Zo was er fijn contact en ik liet haar het verhuisbericht van onze dochter zien. ‘Lief hè’ zei ze en ze mompelde er nog wat zinnen achteraan. Ook op tal van foto’s op mijn mobiel leek ze te reageren alsof ze iets herkende. Mooi om mee te maken; de laatste keren was het immers heel anders geweest. Opmerkelijk genoeg bleef ze lang wakker en wisselden we daarom met enige regelmaat blikken van herkenning; fijn om zo bij elkaar te zijn.
Al spelend met mijn mobieltje kwam ik de liedjes van Matthijn Buwalda tegen en besloot er één voor haar af te spelen, Wat anders dan Uw Liefde laat nooit los had ik kunnen kiezen? Ondertussen keken we elkaar aan en leek het alsof we het elkaar toezongen. Toen het afgelopen was realiseerde ik me dat Matthijn op dat moment in een klein theatertje in Utrecht stond, een optreden waar we graag bij hadden willen zijn, maar dat helaas uitverkocht was. Zou hij op hetzelfde moment hetzelfde lied gezongen hebben, ook voor mijn tante dus?

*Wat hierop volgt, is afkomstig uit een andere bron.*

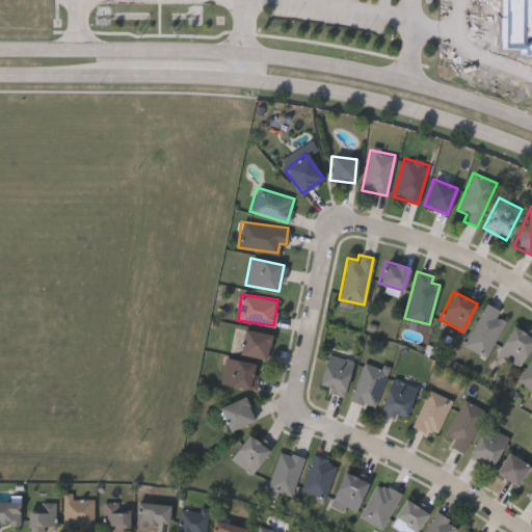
[(497,316),(504,318),(487,356),(464,347),(482,302),(500,310),(497,316)]
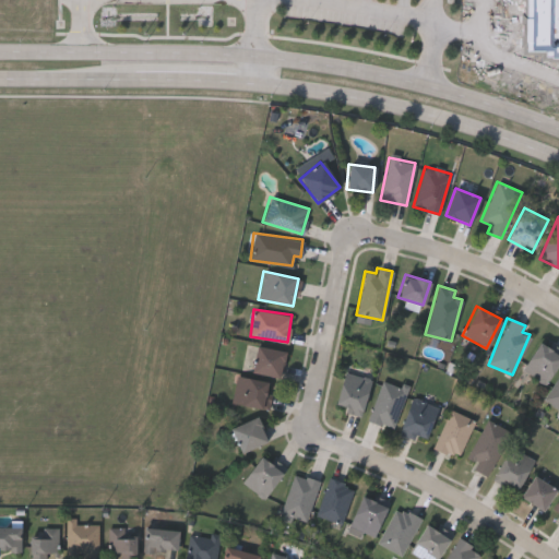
[(521,368),(539,341),(558,354),(558,360),(544,383),(521,368)]
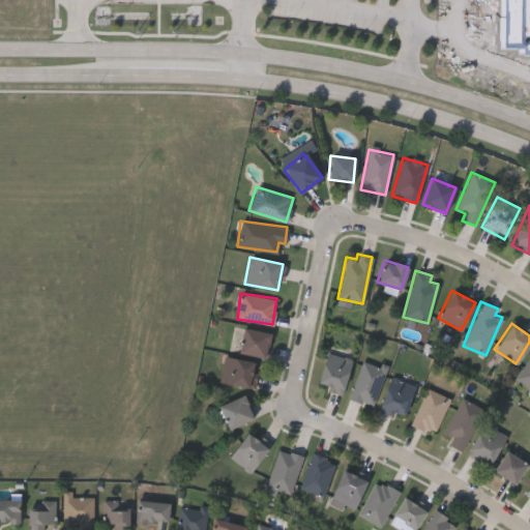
[(238,352),(241,327),(268,331),(265,356),(238,352)]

Zou hij zich gerealiseerd hebben dat zijn publiek eventjes groter was dan die 100 geluksvogels van die avond? We zullen het nooit weten, maar de gedachte alleen al ontroert me en zal de rest van mijn leven bij me blijven.
Synchroniciteit noemen ze dat: het verschijnsel dat je samen op hetzelfde moment dezelfde dingen ervaart. Het zal een menselijk verschijnsel zijn, maar het kost me geen moeite hier Gods hand in te zien; als je het wilt zien – zie je het, zoals psalm 111 zegt.
Toen we afscheid namen beantwoordde ze ons nadrukkelijk ‘tot ziens’ met het van haar bekende ‘dag-hoor’. Het elkaar weerzien is voor haar eenvoudigweg een gegeven, wij hadden er meer woorden voor nodig, ook meer omdat we daarmee het gevoel van een naderend aards afscheid wilden wegstoppen.
Scheiding baart afstand, verbondenheid is de verwekker van synchroniciteit.
Op de terugweg was het stil in de auto.